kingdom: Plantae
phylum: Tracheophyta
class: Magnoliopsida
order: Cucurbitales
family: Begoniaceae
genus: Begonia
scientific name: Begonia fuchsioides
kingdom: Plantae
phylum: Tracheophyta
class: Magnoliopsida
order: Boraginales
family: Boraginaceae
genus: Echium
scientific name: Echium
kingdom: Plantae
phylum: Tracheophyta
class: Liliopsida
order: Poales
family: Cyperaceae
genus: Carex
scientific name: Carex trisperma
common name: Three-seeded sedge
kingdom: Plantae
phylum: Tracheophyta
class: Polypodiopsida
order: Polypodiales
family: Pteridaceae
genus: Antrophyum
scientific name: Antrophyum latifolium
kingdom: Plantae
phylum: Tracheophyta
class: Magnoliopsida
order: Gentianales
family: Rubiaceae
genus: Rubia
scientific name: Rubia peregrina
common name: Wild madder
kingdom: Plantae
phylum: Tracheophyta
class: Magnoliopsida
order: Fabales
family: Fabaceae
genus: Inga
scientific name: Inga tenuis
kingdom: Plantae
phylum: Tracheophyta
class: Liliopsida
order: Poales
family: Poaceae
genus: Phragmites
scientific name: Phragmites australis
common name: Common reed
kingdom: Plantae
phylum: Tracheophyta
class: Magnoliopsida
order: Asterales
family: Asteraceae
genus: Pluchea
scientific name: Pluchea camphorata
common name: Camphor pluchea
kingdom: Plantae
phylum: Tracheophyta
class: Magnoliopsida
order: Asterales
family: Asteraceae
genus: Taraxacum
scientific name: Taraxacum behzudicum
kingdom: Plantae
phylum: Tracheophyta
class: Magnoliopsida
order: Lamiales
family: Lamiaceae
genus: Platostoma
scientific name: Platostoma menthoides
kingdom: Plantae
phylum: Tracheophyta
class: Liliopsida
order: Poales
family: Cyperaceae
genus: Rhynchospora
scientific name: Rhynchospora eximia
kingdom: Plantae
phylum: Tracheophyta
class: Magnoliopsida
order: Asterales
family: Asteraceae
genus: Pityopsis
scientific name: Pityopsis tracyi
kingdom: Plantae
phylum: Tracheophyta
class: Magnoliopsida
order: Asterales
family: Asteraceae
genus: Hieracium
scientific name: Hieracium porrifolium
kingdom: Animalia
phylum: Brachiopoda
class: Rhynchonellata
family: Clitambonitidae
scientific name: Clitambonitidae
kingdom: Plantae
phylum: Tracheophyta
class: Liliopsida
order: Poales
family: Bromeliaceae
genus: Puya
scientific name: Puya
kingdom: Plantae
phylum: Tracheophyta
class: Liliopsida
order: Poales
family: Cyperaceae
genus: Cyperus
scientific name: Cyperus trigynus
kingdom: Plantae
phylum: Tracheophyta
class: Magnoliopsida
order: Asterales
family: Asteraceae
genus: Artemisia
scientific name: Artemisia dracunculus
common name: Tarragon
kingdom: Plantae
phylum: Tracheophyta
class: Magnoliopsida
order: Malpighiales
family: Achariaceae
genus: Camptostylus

- _WHAT YOU NEED TO DO_:
Copy every line of the records above, from the first kingdom line to the final genus line, without changing any word, spelling, capitalization, or punctuation.

- _FINISHED EXERCISE_:
kingdom: Plantae
phylum: Tracheophyta
class: Magnoliopsida
order: Cucurbitales
family: Begoniaceae
genus: Begonia
scientific name: Begonia fuchsioides
kingdom: Plantae
phylum: Tracheophyta
class: Magnoliopsida
order: Boraginales
family: Boraginaceae
genus: Echium
scientific name: Echium
kingdom: Plantae
phylum: Tracheophyta
class: Liliopsida
order: Poales
family: Cyperaceae
genus: Carex
scientific name: Carex trisperma
common name: Three-seeded sedge
kingdom: Plantae
phylum: Tracheophyta
class: Polypodiopsida
order: Polypodiales
family: Pteridaceae
genus: Antrophyum
scientific name: Antrophyum latifolium
kingdom: Plantae
phylum: Tracheophyta
class: Magnoliopsida
order: Gentianales
family: Rubiaceae
genus: Rubia
scientific name: Rubia peregrina
common name: Wild madder
kingdom: Plantae
phylum: Tracheophyta
class: Magnoliopsida
order: Fabales
family: Fabaceae
genus: Inga
scientific name: Inga tenuis
kingdom: Plantae
phylum: Tracheophyta
class: Liliopsida
order: Poales
family: Poaceae
genus: Phragmites
scientific name: Phragmites australis
common name: Common reed
kingdom: Plantae
phylum: Tracheophyta
class: Magnoliopsida
order: Asterales
family: Asteraceae
genus: Pluchea
scientific name: Pluchea camphorata
common name: Camphor pluchea
kingdom: Plantae
phylum: Tracheophyta
class: Magnoliopsida
order: Asterales
family: Asteraceae
genus: Taraxacum
scientific name: Taraxacum behzudicum
kingdom: Plantae
phylum: Tracheophyta
class: Magnoliopsida
order: Lamiales
family: Lamiaceae
genus: Platostoma
scientific name: Platostoma menthoides
kingdom: Plantae
phylum: Tracheophyta
class: Liliopsida
order: Poales
family: Cyperaceae
genus: Rhynchospora
scientific name: Rhynchospora eximia
kingdom: Plantae
phylum: Tracheophyta
class: Magnoliopsida
order: Asterales
family: Asteraceae
genus: Pityopsis
scientific name: Pityopsis tracyi
kingdom: Plantae
phylum: Tracheophyta
class: Magnoliopsida
order: Asterales
family: Asteraceae
genus: Hieracium
scientific name: Hieracium porrifolium
kingdom: Animalia
phylum: Brachiopoda
class: Rhynchonellata
family: Clitambonitidae
scientific name: Clitambonitidae
kingdom: Plantae
phylum: Tracheophyta
class: Liliopsida
order: Poales
family: Bromeliaceae
genus: Puya
scientific name: Puya
kingdom: Plantae
phylum: Tracheophyta
class: Liliopsida
order: Poales
family: Cyperaceae
genus: Cyperus
scientific name: Cyperus trigynus
kingdom: Plantae
phylum: Tracheophyta
class: Magnoliopsida
order: Asterales
family: Asteraceae
genus: Artemisia
scientific name: Artemisia dracunculus
common name: Tarragon
kingdom: Plantae
phylum: Tracheophyta
class: Magnoliopsida
order: Malpighiales
family: Achariaceae
genus: Camptostylus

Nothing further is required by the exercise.